His game benefited further from four seasons in France, with Brive and then Castres. "Over there I learnt how French backs run differently, they pick their angles before you pass the ball to them, run wider and deeper."

Townsend enjoyed French rugby – "the support, the colour, the noise, it's unique" – but was persuaded this year to return to his native Borders. It has been a tumultuous time in his life both domestically – "my wife had our first baby on my first day of training" – and professionally. Bizarrely, Scotland's rugby heartland was overlooked when the nation's professional sides were being formed. Borders have had some catching up to do, and Townsend has taken a calculated gamble in moving to an untried team.

"Because there's been no professional rugby in the Borders until now, there's a generation of 22- to 27-year-olds who haven't played at the top level, and so there's a lack of quality. Everyone knows now that it was a mistake. There's the same passion for rugby in the Borders as in the south-west of France, or the south-west of England. But we're getting there.

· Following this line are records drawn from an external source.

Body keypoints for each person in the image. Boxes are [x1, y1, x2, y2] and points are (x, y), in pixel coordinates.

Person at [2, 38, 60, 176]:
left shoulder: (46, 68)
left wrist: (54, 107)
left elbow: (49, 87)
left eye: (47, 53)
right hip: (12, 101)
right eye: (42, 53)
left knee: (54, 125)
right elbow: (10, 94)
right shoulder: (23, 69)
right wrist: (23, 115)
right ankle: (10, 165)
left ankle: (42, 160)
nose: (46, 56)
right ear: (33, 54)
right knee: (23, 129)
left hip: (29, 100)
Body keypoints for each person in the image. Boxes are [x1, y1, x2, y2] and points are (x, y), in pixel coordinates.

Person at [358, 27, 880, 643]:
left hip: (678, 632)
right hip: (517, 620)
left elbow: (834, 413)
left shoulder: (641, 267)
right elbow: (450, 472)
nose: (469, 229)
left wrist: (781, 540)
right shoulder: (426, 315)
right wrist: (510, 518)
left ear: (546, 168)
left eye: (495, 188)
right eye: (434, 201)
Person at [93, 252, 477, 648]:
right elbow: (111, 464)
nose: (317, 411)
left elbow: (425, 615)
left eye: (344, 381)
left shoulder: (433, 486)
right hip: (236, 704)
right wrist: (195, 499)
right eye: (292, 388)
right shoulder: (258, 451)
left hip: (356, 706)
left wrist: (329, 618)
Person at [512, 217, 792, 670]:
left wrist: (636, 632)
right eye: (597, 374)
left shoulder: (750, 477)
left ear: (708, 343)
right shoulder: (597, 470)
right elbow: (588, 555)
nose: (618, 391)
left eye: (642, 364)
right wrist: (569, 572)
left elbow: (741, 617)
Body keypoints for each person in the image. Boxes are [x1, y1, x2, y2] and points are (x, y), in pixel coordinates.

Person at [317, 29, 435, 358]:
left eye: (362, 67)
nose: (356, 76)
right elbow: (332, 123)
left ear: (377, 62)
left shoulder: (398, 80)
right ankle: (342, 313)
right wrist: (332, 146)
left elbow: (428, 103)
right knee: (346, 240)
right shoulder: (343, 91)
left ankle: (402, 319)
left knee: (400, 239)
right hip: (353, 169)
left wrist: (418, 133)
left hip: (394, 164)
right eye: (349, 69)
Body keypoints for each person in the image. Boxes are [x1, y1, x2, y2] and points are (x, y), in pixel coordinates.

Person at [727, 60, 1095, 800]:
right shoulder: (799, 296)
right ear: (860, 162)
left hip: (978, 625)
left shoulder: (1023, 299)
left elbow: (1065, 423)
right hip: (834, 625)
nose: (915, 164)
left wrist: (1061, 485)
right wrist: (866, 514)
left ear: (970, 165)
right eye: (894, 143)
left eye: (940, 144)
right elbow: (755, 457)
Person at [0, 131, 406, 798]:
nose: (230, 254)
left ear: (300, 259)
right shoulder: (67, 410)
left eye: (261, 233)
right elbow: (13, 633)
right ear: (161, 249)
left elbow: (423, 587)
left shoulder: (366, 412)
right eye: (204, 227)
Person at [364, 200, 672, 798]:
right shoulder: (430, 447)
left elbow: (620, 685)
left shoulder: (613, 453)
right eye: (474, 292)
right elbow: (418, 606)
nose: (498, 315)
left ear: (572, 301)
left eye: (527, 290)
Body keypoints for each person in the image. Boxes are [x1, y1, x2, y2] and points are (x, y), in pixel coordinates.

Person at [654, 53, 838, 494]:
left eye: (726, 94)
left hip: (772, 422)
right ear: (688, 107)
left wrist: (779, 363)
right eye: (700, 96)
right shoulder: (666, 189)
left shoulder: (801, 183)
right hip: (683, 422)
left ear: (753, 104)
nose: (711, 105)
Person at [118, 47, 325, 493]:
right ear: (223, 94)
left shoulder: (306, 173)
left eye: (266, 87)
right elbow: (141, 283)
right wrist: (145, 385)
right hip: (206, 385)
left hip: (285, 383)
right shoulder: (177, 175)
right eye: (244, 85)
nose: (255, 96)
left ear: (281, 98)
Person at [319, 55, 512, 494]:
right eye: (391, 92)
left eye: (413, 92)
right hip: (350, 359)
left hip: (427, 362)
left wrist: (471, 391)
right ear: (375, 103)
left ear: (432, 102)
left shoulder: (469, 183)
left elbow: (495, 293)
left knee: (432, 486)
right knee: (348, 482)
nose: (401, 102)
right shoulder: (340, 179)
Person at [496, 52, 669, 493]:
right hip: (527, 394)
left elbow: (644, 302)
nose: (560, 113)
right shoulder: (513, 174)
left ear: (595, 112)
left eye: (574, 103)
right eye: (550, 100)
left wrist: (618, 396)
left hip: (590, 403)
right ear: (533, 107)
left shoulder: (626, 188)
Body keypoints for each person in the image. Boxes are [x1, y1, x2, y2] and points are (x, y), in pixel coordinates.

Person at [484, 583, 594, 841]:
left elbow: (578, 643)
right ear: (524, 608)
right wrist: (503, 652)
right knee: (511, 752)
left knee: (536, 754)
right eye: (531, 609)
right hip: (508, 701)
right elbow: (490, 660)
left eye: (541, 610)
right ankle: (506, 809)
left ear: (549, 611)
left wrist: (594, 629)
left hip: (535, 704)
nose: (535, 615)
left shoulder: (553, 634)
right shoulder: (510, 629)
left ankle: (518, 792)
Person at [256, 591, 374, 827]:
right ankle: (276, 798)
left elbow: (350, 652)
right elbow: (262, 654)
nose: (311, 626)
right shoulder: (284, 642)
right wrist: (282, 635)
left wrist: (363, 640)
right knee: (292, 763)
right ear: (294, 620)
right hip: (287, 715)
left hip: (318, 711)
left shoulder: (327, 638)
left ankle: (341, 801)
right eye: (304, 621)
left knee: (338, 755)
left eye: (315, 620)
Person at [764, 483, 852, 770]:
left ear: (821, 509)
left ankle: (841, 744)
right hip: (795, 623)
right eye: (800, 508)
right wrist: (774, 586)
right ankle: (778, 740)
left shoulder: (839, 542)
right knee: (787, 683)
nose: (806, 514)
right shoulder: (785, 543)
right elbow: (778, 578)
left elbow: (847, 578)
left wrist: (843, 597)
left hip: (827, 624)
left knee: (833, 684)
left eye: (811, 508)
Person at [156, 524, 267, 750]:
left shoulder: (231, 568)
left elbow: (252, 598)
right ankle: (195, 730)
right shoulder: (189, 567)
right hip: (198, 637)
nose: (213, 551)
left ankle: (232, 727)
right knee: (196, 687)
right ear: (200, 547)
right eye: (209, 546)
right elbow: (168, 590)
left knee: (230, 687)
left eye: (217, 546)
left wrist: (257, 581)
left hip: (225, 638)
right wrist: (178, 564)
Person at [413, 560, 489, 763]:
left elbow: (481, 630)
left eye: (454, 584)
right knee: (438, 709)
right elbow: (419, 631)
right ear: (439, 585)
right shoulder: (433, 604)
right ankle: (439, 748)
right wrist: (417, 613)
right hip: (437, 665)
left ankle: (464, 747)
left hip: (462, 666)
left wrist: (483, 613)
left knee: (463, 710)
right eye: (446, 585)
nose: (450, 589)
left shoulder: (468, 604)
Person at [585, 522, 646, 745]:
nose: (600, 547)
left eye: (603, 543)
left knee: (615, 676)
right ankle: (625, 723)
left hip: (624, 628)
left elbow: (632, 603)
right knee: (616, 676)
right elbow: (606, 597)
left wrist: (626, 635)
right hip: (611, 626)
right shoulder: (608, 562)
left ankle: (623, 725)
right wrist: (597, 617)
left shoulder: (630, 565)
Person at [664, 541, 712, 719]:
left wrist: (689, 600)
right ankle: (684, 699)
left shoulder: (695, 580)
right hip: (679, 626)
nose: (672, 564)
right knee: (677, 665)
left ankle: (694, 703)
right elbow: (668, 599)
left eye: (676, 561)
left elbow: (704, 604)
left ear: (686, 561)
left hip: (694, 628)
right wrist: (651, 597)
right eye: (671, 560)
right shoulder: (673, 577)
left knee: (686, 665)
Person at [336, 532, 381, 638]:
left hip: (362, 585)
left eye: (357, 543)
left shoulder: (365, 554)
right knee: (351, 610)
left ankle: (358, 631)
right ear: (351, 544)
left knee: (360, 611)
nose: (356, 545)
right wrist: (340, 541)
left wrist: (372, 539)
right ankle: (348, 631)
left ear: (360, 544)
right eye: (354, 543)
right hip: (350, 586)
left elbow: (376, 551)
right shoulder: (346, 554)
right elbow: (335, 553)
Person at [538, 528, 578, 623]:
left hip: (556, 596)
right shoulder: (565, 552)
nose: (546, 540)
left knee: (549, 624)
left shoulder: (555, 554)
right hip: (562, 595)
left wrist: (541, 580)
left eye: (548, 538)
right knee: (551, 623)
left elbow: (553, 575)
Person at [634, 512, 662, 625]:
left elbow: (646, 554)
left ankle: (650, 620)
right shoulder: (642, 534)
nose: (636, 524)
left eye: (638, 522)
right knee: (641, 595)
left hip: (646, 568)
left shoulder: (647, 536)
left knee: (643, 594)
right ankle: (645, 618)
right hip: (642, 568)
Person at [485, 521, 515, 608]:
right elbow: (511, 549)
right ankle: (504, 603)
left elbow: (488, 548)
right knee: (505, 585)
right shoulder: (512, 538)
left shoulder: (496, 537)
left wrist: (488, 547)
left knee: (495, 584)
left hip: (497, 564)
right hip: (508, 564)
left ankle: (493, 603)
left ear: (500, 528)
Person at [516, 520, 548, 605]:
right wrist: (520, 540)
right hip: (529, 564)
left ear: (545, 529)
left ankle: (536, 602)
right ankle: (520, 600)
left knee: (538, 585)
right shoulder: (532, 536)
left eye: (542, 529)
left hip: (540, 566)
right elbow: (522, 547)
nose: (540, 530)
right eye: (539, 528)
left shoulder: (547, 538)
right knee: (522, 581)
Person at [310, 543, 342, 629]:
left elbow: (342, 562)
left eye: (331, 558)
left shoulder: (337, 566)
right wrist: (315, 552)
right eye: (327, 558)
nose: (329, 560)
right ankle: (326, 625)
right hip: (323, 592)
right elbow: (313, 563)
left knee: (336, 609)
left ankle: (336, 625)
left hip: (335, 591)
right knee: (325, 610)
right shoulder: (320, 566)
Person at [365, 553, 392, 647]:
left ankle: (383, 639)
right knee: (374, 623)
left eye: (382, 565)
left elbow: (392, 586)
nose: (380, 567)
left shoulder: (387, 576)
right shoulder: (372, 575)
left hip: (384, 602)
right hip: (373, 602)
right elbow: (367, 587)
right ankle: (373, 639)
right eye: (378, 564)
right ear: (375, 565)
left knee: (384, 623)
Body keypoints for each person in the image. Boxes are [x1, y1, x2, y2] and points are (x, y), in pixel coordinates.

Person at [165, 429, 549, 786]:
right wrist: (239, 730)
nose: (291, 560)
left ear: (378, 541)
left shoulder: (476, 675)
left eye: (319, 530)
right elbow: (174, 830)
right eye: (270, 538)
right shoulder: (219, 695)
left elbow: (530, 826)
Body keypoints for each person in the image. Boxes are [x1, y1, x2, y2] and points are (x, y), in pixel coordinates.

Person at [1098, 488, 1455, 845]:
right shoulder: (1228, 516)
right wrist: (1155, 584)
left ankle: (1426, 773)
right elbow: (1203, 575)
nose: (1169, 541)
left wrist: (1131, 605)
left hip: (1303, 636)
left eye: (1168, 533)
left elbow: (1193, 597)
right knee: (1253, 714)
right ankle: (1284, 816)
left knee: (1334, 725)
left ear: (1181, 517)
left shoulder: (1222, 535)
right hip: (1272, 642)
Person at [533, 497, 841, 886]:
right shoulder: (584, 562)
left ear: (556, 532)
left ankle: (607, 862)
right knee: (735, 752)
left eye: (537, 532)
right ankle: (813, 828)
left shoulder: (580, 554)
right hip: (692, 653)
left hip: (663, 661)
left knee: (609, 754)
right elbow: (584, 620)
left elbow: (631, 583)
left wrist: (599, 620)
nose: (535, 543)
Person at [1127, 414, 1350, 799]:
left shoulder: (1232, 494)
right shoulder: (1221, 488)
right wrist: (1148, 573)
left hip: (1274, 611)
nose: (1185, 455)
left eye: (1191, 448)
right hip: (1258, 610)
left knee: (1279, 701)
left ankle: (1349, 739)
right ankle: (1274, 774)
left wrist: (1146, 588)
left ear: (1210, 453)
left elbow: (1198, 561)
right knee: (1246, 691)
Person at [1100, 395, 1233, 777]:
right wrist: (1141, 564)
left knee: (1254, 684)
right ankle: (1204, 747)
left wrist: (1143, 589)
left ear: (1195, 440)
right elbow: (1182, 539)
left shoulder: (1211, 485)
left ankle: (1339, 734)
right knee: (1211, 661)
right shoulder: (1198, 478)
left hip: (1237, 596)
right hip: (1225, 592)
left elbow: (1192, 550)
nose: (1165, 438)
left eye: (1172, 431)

"I never thought we'd get to the level of beating Glasgow five tries to nil, as we did a few weeks ago."

He hopes, too, that the fierce local rivalries between the Borders towns will begin to diminish now that there is a single regional team. But old abuse dies hard. In his first game for Borders, at Hawick, he was lambasted by a member of the home crowd, who shouted: 'Get back tae Galae, ye pailmerk'!"

Apparently, pailmerk is a term of abuse based on the belief that Galashiels was the last town in the area to get indoor lavatories, and that Gala residents still had the mark of an outdoor pail on their backsides while the more fortunate folk of Hawick and Melrose were sitting indoors in comfort.

But if Townsend shows opposing South African backs a clean pair of heels next Saturday, then whether or not his posterior is marked, even the most bigoted native of Hawick will surely forgive him his birthplace. First, though, he has to be selected.

b.viner@independent.co.uk

Gregor Townsend The Life and Times

Name: Gregor Townsend

Born: 26 April 1973 in Edinburgh

Position: Fly-half or centre

Height: 6ft Weight: 13st 3lb

International career: Scotland: 66 senior caps; 157 points; 16 tries; made his debut as a replacement in a 26-12 defeat to England at Twickenham. Lions: Two caps on the victorious 1997 tour in South Africa.

Clubs: Schoolboy-1995 Gala; 1995-1998 Northampton ; 1998-2001 Brive; 2001-2002 Castres; 2002-present Borders.

Career: After graduating from Edinburgh University in the days of amateurism, Townsend stayed at Gala. He played there until leaving for Northampton in 1995. He combined this with working as a banker. Became a full-time professional at Northampton and played much of the time at centre, kept out of the No.10 shirt by Paul Grayson. Left for a successful spell in France at Brive and then Castres.

He says (on joining Borders): "I am delighted to be coming back home. It is seven years since I left Gala to experience new challenges in different rugby environments and to come back home to this ground is just great. I am very excited about the future here. I just can't wait for next season to start. I am always willing to improve my game and this gives me a brand new challenge." They say: "He is a world-class player and his commitment to the side signals the standard we want to set ourselves, and Gregor is a big part of that. It is important to the side to have players of his quality. He is a player we have targeted. He is a player at the top of his game and is playing some of the best rugby of his life." Borders coach Tony Gilbert.